When President Trump cut himself off as acting White House chief of staff Mick Mulvaney coughed during an ABC News interview on Sunday, it highlighted two well-known, if little-seen Trump profiles: Trump the TV producer and Trump the germaphobe.
He told Howard Stern in 1993 that he washes his hands “as many times as possible.” He has called shaking hands “terrible” and “barbaric.” He reportedly views coughing as a “sign of weakness.” He made former White House communications director Anthony Scaramucci get a penicillin shot aboard Air Force One because of his hoarse voice. And he dismissed unsubstantiated allegations of a 2013 lewd tape by pointing to his germaphobia: “Does anyone really believe that story? I’m also very much of a germaphobe, by the way. Believe me.”
What was notable about the exchange that aired Sunday was that it combined two Trump profiles that the public is rarely exposed to, especially in such stark terms.
But while Trump’s reaction to Mulvaney’s cough was perhaps predictable given his germaphobe and producer past, Trump’s germaphobia is not absolute if his past statements are any indication.
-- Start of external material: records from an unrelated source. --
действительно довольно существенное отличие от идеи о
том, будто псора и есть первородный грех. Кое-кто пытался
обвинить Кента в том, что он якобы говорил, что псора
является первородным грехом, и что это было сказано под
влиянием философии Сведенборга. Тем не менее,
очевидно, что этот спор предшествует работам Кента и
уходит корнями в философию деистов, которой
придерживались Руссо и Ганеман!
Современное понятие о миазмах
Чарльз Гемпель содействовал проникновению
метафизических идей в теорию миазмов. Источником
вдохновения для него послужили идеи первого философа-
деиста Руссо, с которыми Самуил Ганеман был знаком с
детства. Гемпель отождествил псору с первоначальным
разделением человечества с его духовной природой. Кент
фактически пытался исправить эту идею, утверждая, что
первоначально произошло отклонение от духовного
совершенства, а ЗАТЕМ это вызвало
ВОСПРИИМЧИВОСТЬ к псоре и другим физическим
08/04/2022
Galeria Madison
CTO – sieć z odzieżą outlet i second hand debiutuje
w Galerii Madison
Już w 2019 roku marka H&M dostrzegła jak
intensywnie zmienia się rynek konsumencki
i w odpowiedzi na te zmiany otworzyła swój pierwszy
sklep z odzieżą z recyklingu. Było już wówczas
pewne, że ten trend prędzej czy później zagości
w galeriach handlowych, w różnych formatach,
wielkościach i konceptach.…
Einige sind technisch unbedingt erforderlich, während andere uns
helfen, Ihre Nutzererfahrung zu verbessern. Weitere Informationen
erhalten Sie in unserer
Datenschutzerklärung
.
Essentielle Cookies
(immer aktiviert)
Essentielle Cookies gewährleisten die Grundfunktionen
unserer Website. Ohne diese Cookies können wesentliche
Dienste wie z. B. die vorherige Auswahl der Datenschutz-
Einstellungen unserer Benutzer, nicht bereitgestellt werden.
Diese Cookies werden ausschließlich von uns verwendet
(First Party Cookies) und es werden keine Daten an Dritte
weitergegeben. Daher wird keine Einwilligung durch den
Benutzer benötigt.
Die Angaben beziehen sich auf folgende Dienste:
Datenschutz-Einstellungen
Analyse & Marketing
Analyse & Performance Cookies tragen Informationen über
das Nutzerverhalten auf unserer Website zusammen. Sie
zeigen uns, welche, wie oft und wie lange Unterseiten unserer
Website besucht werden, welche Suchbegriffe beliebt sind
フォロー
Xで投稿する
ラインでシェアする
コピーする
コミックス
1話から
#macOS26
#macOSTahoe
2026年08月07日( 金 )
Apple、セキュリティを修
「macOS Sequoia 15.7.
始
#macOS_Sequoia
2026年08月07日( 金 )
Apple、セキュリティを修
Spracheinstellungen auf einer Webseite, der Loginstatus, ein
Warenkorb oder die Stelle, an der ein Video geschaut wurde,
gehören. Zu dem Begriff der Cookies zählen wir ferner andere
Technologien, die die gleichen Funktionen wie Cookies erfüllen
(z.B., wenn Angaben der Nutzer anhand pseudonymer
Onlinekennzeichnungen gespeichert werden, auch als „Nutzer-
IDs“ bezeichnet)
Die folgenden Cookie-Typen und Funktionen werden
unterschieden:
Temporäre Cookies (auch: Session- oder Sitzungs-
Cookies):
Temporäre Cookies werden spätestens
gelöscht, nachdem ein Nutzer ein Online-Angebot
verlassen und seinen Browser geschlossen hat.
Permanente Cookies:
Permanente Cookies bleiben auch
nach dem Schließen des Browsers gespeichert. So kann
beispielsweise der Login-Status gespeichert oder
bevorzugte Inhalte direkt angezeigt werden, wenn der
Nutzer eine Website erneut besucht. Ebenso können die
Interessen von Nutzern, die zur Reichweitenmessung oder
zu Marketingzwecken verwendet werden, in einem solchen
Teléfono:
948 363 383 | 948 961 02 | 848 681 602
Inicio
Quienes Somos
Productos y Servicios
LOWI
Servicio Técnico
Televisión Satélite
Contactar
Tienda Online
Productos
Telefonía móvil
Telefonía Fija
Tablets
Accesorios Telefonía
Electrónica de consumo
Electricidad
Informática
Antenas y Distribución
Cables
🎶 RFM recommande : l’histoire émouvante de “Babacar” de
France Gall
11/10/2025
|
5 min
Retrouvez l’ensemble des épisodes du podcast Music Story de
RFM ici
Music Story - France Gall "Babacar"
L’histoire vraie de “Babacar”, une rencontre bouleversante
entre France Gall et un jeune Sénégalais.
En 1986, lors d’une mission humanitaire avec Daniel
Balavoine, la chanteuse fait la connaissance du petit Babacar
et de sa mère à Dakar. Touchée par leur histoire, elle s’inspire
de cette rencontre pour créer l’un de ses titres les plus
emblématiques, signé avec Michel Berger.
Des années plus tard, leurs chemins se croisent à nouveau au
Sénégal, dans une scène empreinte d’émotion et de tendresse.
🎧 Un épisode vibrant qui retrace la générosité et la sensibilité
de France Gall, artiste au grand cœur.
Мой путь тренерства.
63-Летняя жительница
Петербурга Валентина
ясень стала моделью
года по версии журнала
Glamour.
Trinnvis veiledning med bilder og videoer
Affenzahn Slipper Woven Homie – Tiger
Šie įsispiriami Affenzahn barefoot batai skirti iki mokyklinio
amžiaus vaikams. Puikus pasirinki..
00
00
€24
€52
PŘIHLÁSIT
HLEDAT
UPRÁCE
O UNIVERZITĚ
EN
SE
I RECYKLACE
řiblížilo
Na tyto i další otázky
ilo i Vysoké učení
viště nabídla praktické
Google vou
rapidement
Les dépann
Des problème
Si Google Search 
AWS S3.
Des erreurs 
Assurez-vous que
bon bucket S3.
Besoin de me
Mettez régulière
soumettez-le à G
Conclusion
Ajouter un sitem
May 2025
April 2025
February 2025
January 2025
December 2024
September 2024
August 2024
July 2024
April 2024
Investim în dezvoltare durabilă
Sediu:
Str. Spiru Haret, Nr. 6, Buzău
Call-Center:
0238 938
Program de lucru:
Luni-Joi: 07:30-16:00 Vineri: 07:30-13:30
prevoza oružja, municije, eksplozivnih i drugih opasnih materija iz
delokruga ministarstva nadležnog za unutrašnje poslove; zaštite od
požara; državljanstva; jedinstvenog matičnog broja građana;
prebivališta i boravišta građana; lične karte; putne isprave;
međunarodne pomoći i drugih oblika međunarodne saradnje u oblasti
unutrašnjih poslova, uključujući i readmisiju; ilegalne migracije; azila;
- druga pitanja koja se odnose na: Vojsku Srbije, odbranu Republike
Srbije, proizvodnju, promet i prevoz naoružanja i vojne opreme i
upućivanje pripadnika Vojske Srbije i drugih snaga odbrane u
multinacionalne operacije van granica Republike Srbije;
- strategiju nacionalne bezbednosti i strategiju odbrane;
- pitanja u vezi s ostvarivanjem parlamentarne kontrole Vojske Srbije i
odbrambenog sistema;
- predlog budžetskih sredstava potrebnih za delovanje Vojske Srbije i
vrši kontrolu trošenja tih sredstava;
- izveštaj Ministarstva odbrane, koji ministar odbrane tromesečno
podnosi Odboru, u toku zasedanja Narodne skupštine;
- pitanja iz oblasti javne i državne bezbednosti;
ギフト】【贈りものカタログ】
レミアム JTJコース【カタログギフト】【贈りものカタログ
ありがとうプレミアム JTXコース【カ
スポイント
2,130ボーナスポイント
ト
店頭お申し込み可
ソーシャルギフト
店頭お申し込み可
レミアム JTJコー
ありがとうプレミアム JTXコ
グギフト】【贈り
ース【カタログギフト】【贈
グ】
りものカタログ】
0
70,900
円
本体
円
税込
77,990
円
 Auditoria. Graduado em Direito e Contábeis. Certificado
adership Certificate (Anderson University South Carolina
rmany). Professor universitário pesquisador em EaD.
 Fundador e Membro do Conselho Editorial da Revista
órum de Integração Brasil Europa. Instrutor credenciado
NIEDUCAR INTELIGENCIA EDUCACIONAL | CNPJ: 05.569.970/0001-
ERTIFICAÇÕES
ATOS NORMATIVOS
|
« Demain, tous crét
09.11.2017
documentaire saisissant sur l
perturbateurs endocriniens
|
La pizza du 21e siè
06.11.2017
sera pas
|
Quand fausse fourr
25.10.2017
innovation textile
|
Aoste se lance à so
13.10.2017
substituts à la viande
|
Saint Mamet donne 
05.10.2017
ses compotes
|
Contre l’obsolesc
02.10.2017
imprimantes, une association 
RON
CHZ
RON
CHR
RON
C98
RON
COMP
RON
“I was in the fourth row and she was sweating and looked beautiful and she threw her hat, right? Now normally if a performer throws a hat and it’s sweaty and wet and everything, I have no interest in it, right?” Trump told Stern about a Britney Spears performance during an interview in 2007. “But I grab that sucker, right? It didn’t bother me. … I wasn’t afraid of those germs.”